Children are a blend of both their parent’s genes, but not necessarily in an equal way. Some genes inherited from either the father or mother are epigenetically marked with information that causes them to be inactive. This phenomenon is known as genomic imprinting and, although normal, could lead to disease if combined with mutations.
For the most part, we acquire two working copies of each gene – one from our dad and one from our mom. Although in genomic imprinting, one of the two copies is silenced by an epigenetic mechanism. How this event occurs at a single position on the DNA or across chromosomes is not fully understood.
Now, researchers from Germany and the US have investigated the mechanisms liable for deactivating parent-specific genes. Reported in Developmental Cell earlier this year, their analysis identified three distinct mechanisms responsible for genomic imprinting, including DNA methylation, polycomb-based repression, and histone 3 lysine 9 methylation (H3K9me).
Although very few genes are imprinted, disruptions in the process can cause gene copies to be both active or inactive, leading to severe developmental disorders and certain cancers. Known diseases associated with genomic imprinting include Beckwith-Wiedemann syndrome, Angelman syndrome, Prader-Willi syndrome, and Wilm’s tumor.
For these types of diseases, some of the genes are erroneously silenced in the same chromosome region for the egg and the sperm. “If the healthy, deactivated gene could be reactivated, it would be theoretically possible to compensate for complications caused by the active, defective gene,” says Dr. Daniel Andergassen, author and researcher at Technical University of Munich (TUM).

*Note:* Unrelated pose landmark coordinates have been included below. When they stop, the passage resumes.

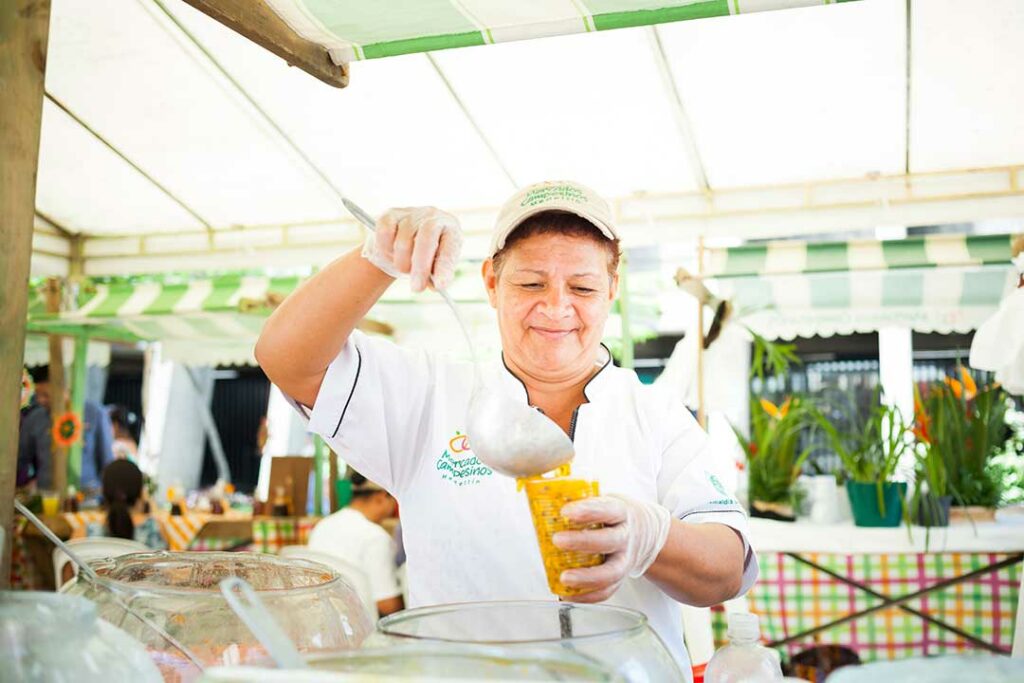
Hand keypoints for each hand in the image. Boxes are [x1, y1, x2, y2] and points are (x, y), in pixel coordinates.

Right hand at [361, 207, 462, 291]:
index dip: (444, 268)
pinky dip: (384, 249)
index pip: (449, 249)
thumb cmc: (426, 258)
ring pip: (403, 240)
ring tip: (403, 268)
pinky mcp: (391, 213)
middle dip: (420, 266)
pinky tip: (390, 254)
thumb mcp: (436, 267)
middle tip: (416, 288)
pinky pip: (385, 232)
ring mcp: (412, 213)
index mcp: (451, 230)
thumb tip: (436, 284)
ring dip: (401, 262)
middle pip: (426, 237)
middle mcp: (434, 217)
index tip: (439, 285)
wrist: (407, 242)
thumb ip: (437, 276)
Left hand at [552, 494, 670, 602]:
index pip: (607, 510)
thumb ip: (578, 499)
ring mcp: (625, 560)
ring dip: (586, 577)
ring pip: (611, 572)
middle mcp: (625, 537)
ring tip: (564, 577)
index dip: (587, 511)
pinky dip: (587, 596)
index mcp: (620, 513)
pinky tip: (568, 593)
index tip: (566, 512)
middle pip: (609, 541)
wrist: (644, 532)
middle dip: (582, 542)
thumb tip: (542, 492)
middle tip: (557, 540)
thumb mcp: (603, 500)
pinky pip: (606, 591)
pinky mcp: (620, 579)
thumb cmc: (613, 515)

However, before future treatments can be developed, Prof. Alexander Meissner, director at the Max Planck Institute for Molecular Genetics explains that it’s necessary to understand the fundamentals of genomic imprinting. “It has become clear in recent years that genomic imprinting is mediated by multiple molecular mechanisms,” says Meissne.

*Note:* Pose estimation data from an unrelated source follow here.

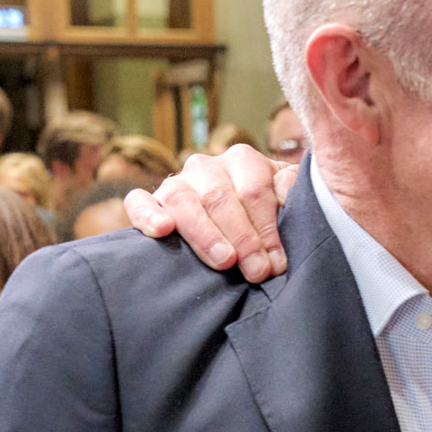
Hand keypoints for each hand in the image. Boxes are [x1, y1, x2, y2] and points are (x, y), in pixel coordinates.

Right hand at [125, 145, 293, 284]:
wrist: (236, 223)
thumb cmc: (267, 216)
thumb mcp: (288, 200)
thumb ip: (292, 191)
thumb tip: (286, 194)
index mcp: (244, 160)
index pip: (255, 192)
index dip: (267, 229)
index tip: (276, 262)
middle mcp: (207, 166)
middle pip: (220, 198)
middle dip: (241, 238)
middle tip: (255, 270)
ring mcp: (177, 182)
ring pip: (183, 199)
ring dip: (204, 233)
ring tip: (223, 260)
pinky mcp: (151, 201)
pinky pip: (139, 202)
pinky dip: (147, 215)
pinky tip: (162, 231)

Genomic imprinting is an epigenetic process and, unlike genetic mutations, does not alter the DNA code itself. Instead, it influences gene expression by chemically modifying the DNA and/or the structure of the chromatin molecule. Often, the modifications blocks gene information from being transmitted from one parent (or sometimes both) to the germ cell; thus, affecting the development of the next generation.
For many years, DNA methylation was thought to be the only epigenetic modification that could affect the transmission from the germline into offspring. The team here found that while most genes are silenced by DNA methylation, a lesser amount can be inactivated by a group of enzymes called Polycombs. Additionally, histone proteins, namely H3K27me3, can functionally deactivate specific genes after implantation in the placental tissue.
The researchers conducted their study on mice and used a newer technique called CRISPR-Cas9 – a very effective genome editing tool that can precisely remove segments of DNA. The CRISPR tool allowed them to selectively delete known epigenetic regulators. Then they observed which “shut off” genes were reactivated, allowing them to identify the epigenetic mechanism associated with the imprinted genes.
In addition, the researchers also investigated the double X chromosome that female cells carry. While males have one X and one Y chromosome, females have two X chromosomes. However, one of the X’s is silenced very early in embryonic development. This phenomenon is called X-inactivation, and it occurs in nearly all mammals.
Interestingly, Andergassen and his team found that the Polycomb Repressive Complex 2 (PRC2) enzyme plays an essential role in the inactivation of the X chromosome in the placenta. “Once we remove this enzyme, the silent X chromosome is reactivated,” says Andergassen. This new evidence could be helpful in developing therapies for diseases related to the X chromosome. According to the researcher, if the “turned off” gene can be reactivated, it might be able to remedy the defective “turned on” gene.
Andergassen plans to explore this further in regards to heart disease. He says, “Because our epigenetics change as we get old, it is conceivable that the X chromosome becomes active again and that the duplicate genetic activity has a negative influence.”
Overall, this study provides a comprehensive inventory of the epigenetic mechanisms involved in maintaining genomic imprinting. “We can explain virtually all parent-specific gene expression with the three known epigenetic mechanisms,” says Andergassen. Further studies are needed to investigate the expression in the placenta and how these processes affect the developing fetus.
Source: D Andergassenet et al. (2021) Diverse epigenetic mechanisms maintain parental imprints within the embryonic and extraembryonic lineages. Developmental Cell, 2021.
Reference: Epigenetic mechanisms for parent-specific genetic activation decoded: Unmuting the genome. Technical University of Munich, January 12, 2022.